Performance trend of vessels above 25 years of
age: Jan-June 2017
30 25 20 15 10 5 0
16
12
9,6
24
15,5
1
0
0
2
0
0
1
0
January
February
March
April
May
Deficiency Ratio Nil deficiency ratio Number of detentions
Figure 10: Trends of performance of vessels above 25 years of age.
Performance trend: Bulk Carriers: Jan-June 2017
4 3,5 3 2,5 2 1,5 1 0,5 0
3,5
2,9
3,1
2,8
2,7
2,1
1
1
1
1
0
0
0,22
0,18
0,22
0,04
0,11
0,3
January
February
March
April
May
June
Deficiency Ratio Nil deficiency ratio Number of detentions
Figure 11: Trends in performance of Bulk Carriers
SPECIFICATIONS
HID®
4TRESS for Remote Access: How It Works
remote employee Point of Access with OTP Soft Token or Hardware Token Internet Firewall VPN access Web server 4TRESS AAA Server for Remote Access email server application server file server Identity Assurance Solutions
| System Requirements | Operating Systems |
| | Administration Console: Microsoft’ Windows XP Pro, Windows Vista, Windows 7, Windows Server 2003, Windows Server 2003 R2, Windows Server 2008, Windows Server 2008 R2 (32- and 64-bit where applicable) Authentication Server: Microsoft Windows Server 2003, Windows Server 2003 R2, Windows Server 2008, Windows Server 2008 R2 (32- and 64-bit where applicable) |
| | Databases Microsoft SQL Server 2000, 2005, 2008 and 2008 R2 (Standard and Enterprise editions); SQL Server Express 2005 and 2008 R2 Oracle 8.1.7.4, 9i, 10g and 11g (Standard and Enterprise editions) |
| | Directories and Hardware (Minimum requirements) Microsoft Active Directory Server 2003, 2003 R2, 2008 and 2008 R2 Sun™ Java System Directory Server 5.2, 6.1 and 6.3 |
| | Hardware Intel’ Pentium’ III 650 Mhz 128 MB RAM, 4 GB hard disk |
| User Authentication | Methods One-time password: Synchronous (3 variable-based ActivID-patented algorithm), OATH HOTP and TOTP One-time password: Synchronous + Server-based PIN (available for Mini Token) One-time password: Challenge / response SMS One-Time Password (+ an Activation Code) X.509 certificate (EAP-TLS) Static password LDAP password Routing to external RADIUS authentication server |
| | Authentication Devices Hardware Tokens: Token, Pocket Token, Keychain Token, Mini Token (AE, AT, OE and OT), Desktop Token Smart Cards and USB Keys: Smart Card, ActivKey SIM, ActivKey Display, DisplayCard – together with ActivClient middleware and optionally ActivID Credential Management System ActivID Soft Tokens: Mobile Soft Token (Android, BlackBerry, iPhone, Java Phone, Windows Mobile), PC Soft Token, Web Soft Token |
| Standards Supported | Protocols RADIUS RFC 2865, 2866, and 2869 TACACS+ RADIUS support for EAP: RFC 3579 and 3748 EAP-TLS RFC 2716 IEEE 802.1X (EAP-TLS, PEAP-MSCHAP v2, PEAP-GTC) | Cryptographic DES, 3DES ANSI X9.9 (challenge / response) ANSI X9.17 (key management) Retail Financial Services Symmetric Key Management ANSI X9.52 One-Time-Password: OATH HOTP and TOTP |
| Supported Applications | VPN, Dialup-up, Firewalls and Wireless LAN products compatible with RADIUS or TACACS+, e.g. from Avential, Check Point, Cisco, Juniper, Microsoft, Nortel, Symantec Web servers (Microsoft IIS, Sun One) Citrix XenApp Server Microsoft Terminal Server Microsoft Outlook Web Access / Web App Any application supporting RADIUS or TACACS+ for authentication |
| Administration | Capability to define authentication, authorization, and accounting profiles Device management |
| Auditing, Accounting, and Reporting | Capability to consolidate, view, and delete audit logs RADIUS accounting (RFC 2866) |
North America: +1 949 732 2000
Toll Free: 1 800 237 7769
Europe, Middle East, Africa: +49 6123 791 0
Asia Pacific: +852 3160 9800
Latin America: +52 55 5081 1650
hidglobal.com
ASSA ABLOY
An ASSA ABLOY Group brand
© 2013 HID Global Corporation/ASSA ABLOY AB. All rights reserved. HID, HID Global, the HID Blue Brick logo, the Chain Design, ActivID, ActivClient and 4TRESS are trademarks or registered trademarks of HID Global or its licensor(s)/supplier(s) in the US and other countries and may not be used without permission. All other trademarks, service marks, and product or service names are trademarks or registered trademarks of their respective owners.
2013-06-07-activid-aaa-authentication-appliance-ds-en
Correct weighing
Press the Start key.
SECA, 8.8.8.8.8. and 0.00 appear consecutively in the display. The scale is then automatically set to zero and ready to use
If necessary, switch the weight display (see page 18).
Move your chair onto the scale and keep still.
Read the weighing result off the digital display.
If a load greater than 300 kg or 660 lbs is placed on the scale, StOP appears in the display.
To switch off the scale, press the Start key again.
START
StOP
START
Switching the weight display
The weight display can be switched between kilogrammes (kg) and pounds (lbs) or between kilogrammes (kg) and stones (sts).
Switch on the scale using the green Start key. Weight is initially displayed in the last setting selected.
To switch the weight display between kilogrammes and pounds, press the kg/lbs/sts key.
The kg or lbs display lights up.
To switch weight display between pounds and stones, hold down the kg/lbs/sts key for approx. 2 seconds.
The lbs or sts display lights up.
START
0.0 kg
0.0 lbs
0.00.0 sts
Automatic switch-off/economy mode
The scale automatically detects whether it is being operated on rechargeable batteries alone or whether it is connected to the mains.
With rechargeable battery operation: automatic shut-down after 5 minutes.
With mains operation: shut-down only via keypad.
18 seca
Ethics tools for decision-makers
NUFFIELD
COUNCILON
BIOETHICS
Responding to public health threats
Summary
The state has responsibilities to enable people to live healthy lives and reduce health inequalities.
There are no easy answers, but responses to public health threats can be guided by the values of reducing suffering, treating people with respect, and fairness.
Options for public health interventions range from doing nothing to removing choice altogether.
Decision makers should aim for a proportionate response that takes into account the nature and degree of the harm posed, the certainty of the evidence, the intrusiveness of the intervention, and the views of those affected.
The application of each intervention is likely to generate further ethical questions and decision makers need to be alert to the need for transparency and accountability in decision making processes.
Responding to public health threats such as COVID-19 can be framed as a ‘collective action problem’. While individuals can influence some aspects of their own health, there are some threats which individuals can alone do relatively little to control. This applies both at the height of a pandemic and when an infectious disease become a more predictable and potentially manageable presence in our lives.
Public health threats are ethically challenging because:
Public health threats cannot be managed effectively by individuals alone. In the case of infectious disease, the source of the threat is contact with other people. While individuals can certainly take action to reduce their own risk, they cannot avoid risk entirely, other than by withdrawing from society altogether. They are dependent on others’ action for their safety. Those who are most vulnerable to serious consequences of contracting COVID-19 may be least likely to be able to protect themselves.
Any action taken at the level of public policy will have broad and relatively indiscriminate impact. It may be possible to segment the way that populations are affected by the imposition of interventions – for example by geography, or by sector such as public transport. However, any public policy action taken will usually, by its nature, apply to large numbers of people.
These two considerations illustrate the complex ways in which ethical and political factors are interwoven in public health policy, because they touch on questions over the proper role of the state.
::::::::
• **Task item**
From the data above, copy out every line with the string "policy" in it.

• **Task output**
Any action taken at the level of public policy will have broad and relatively indiscriminate impact. It may be possible to segment the way that populations are affected by the imposition of interventions – for example by geography, or by sector such as public transport. However, any public policy action taken will usually, by its nature, apply to large numbers of people.
These two considerations illustrate the complex ways in which ethical and political factors are interwoven in public health policy, because they touch on questions over the proper role of the state.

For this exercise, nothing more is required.